** Provided text **

The sigil creation process usually goes like this: write down whatever you want to achieve, remove any vowels and repeating letters, and then position the remaining letters into a pleasing arrangement. Finally, you’ve got to “charge” your creation. Methods for this vary, but you could meditate, sing at, or, most commonly, masturbate to your symbol, before finally destroying or forgetting all about it and awaiting the results.
Skeptics might balk at the idea of drawing our own realities, but others may also find themselves surprised at the results, which believers say work best when they’re within the boundaries of your day-to-day life. “There’s no point charging a sigil to win the lottery if you don’t buy a ticket,” chaos magician and comic book writer Grant Morrison once wrote. To test out sigils, Morrison famously modeled a character after themselves in The Invisibles and began to see cruel events inflicted on the fictional figure, such as burst lungs, actually transpire in real life. They decided to be kinder to the character after that.
Users of the Sigil Engine, though, rely on code to do much of the legwork. When visitors land on the URL, they’re greeted by a sparkling black background and a prompt to type their “intention.” Doing so will set the Engine in motion, drawing the sign in bright red. Co-creator Darragh Mason, who hosts the Spirit Box podcast, describes this flourish as “a prayer or a moment of reverence to the goddess Babalon,” found within the Thelemic system first synthesised by British occultist Aleister Crowley. The backdrop alludes to “the great expansive void from which all things spring”.
“We wanted to create something that actually felt magical when you used it,” Mason told Motherboard. “For a lot of people in their magickal practice, the aesthetic helps give it more potency, so we were very conscious: we wanted to have the process of creating a sigil—removing the vowels, removing repeating letters, creating the actual symbol itself—to be experiential, something that drew you in and [gave] it a sense of wonder.”
To ensure the final sigil is almost guaranteed to be unique, the application logs the speed of typing, the time between keystrokes, and compares these to the entirety of the Liber Cheth vel Vallum Abiegni, a Thelemic text that’s contained within the code.
The measurements are combined to return a unique value for each of the base characters, says co-creator David Tidman. More number-crunching normalizes a very large figure to between 0.0 and 1.0, which is finally used to position each character on a point around the circle—for example, a character with a value of between 0.51 and 0.54 would be located at the 11th of 21 points in total. At the moment, whatever the user types is stored temporarily and then deleted, but Tidman says in future this information won’t be stored at all, and that there are no personal identifiers logged when visitors type their intentions.

** Exercises to complete **
1. Answer these questions from the sigil article:
(a) Which two kinds of letters are removed when making a sigil?
(b) Which podcast does Darragh Mason host?
(c) Which Thelemic text does the application compare typing measurements against?
2. Please list every method for charging a sigil that the sigil article mentions.
3. Reproduce everything in the sigil article from "To ensure the" down to "within the code.".

** Record set **
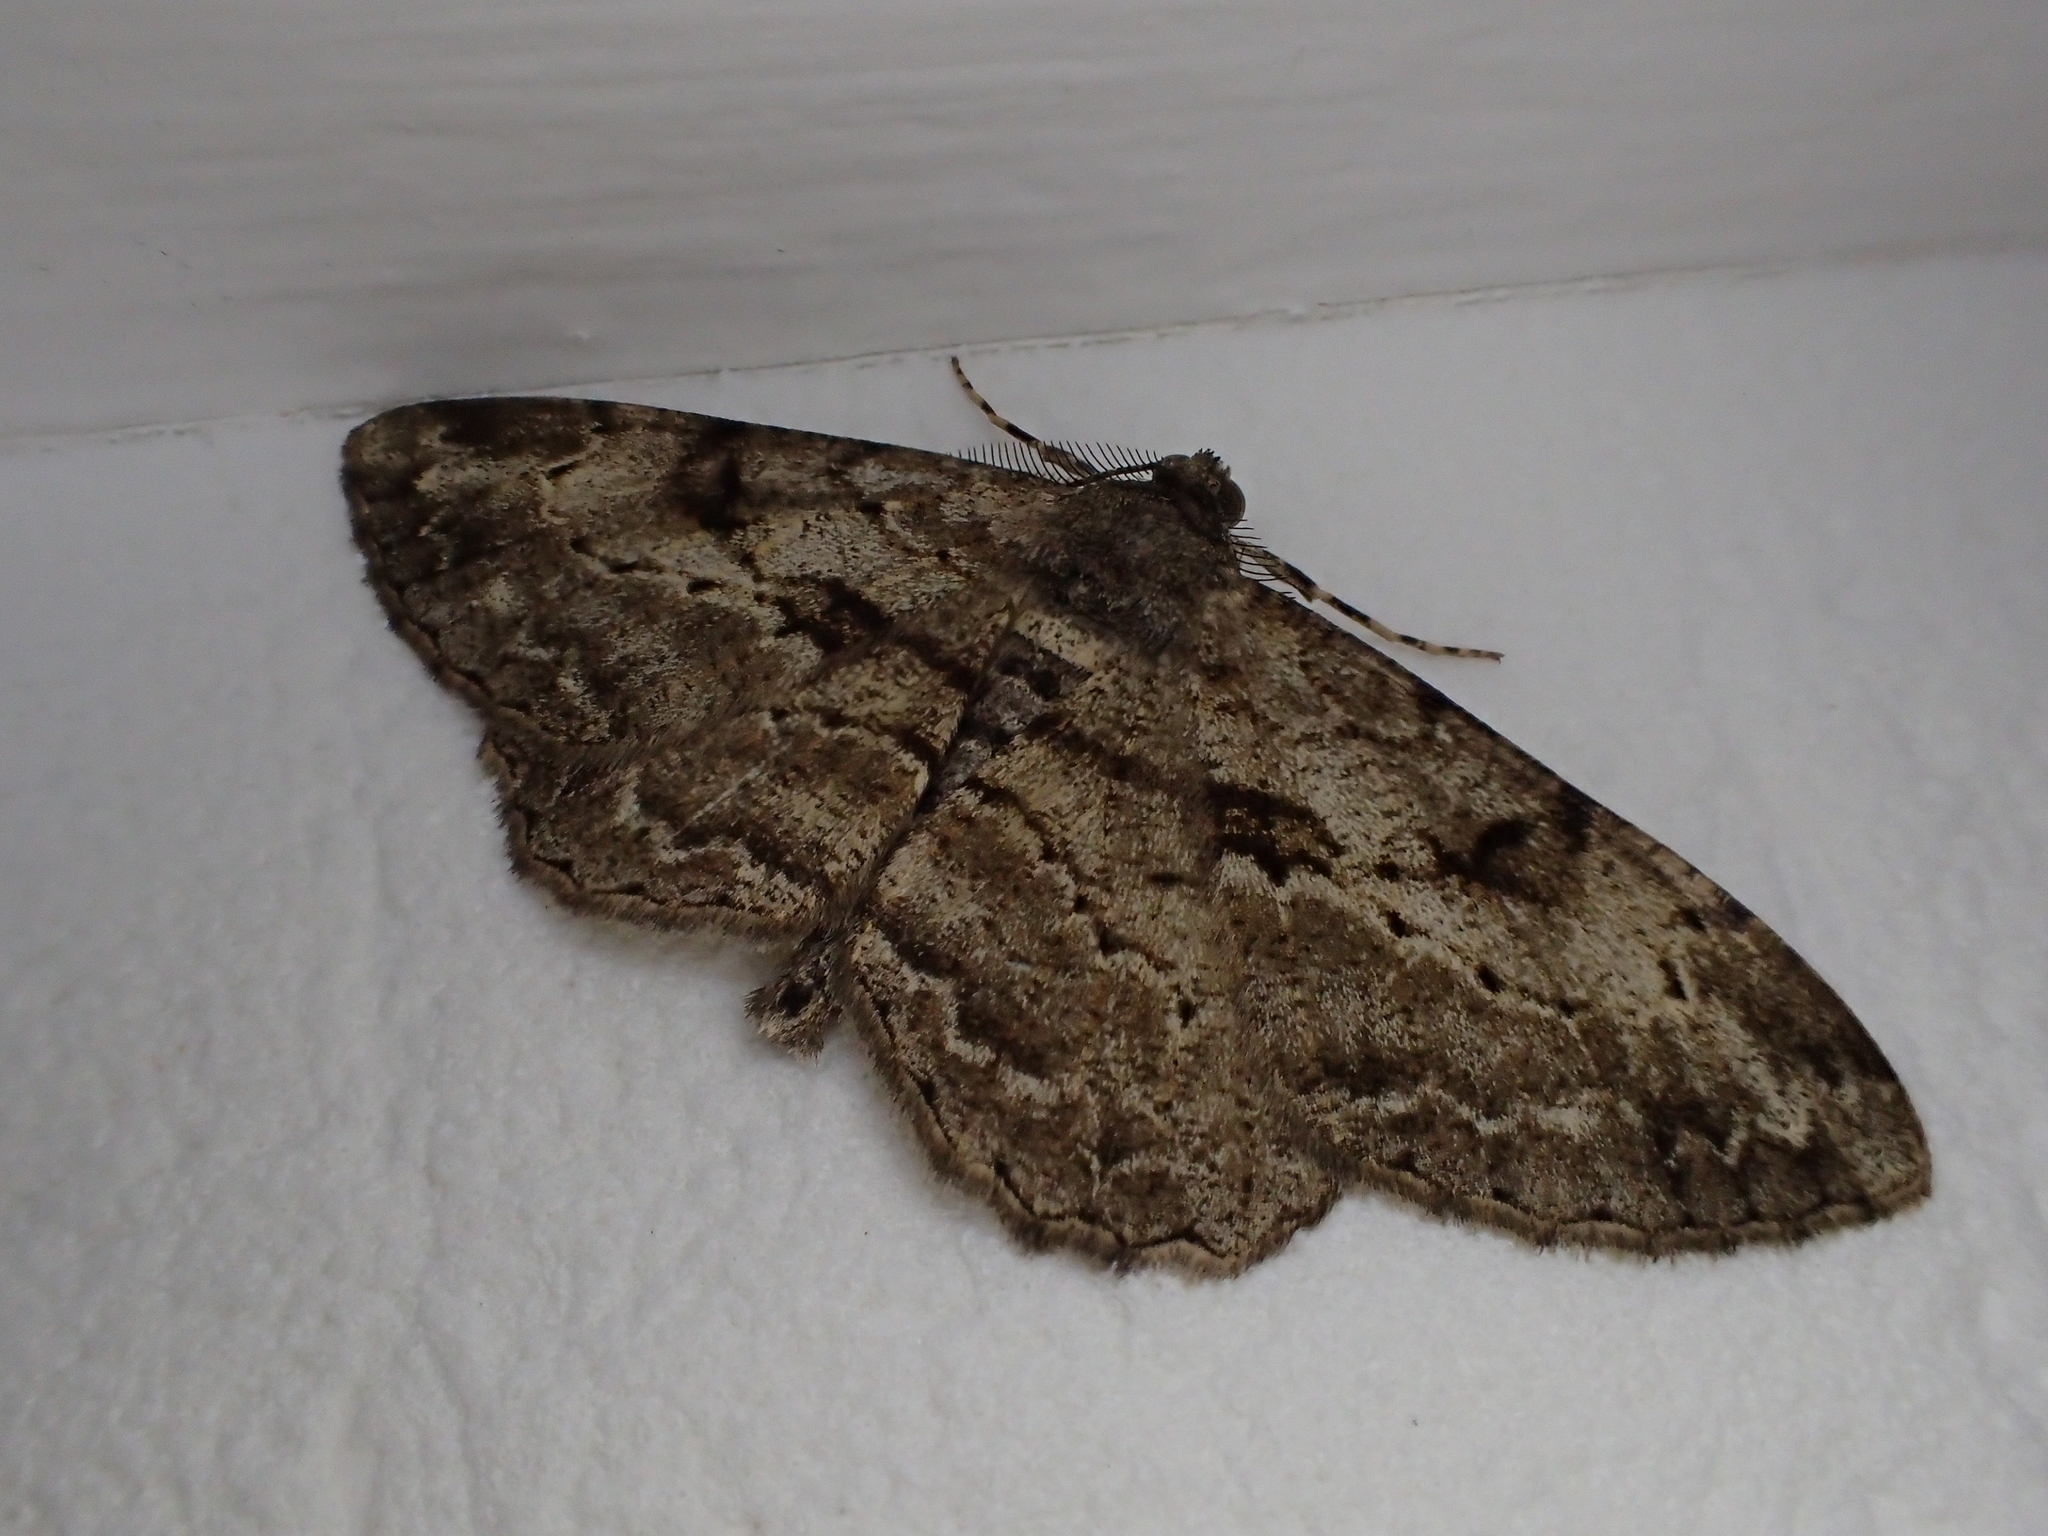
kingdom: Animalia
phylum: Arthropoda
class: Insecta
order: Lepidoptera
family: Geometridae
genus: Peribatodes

* * *

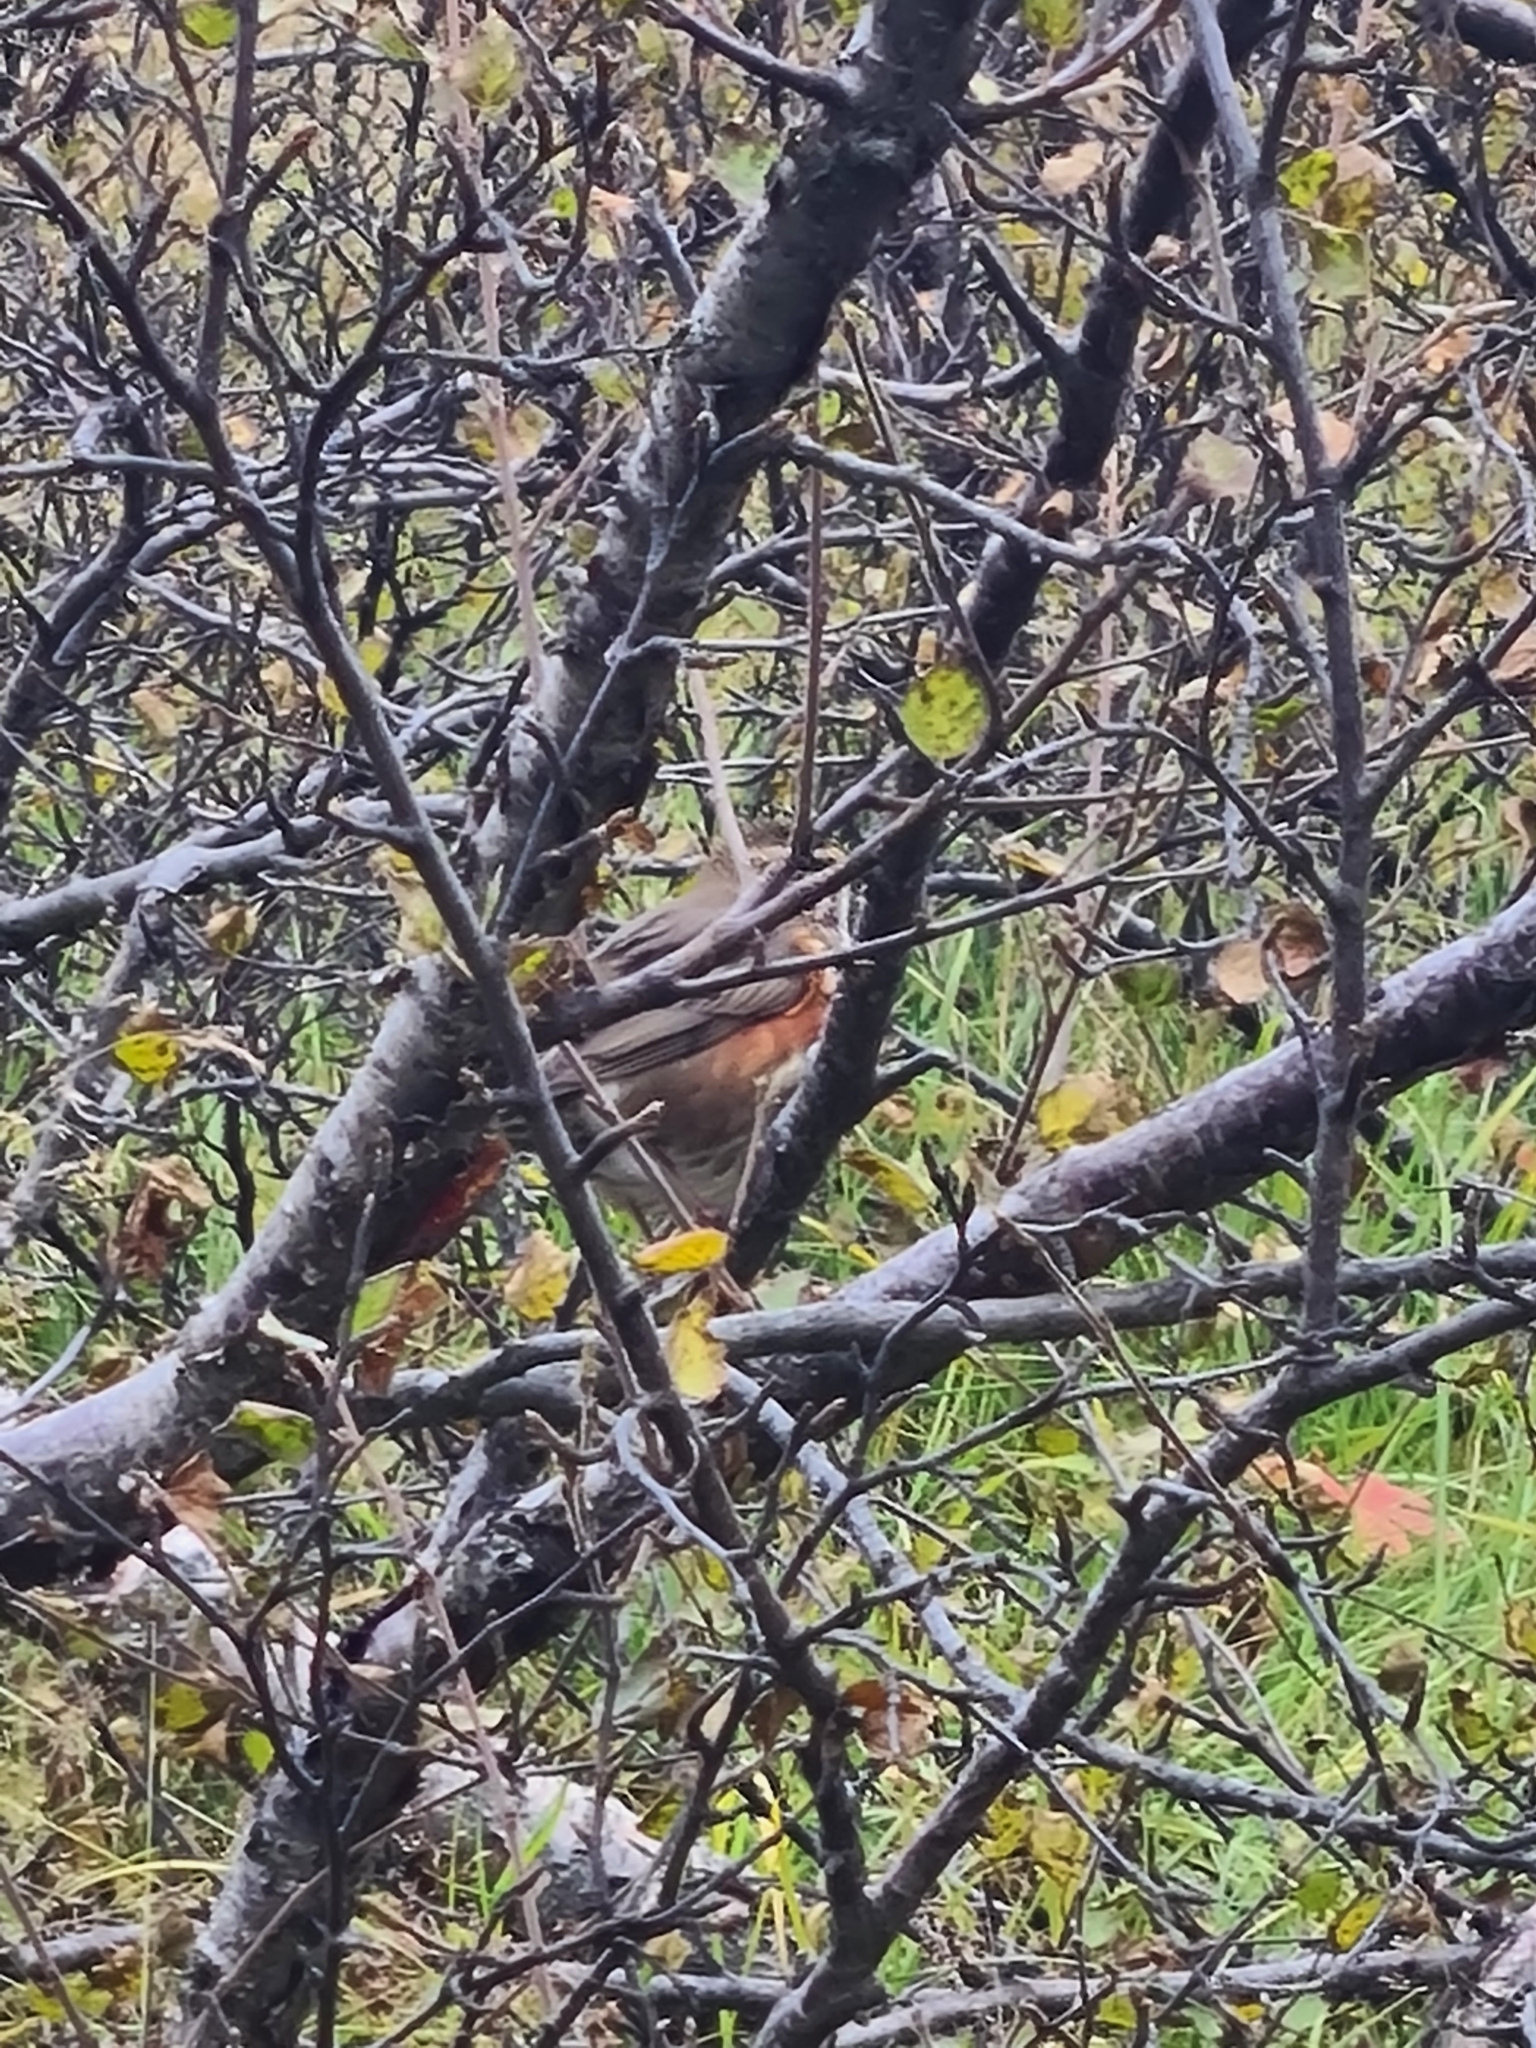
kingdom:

** Solutions to each task **
1.
(a) Vowels and repeating letters.
(b) The Spirit Box podcast.
(c) The Liber Cheth vel Vallum Abiegni.

2.
- Meditating
- Singing at the symbol
- Masturbating to the symbol

3.
To ensure the final sigil is almost guaranteed to be unique, the application logs the speed of typing, the time between keystrokes, and compares these to the entirety of the Liber Cheth vel Vallum Abiegni, a Thelemic text that’s contained within the code.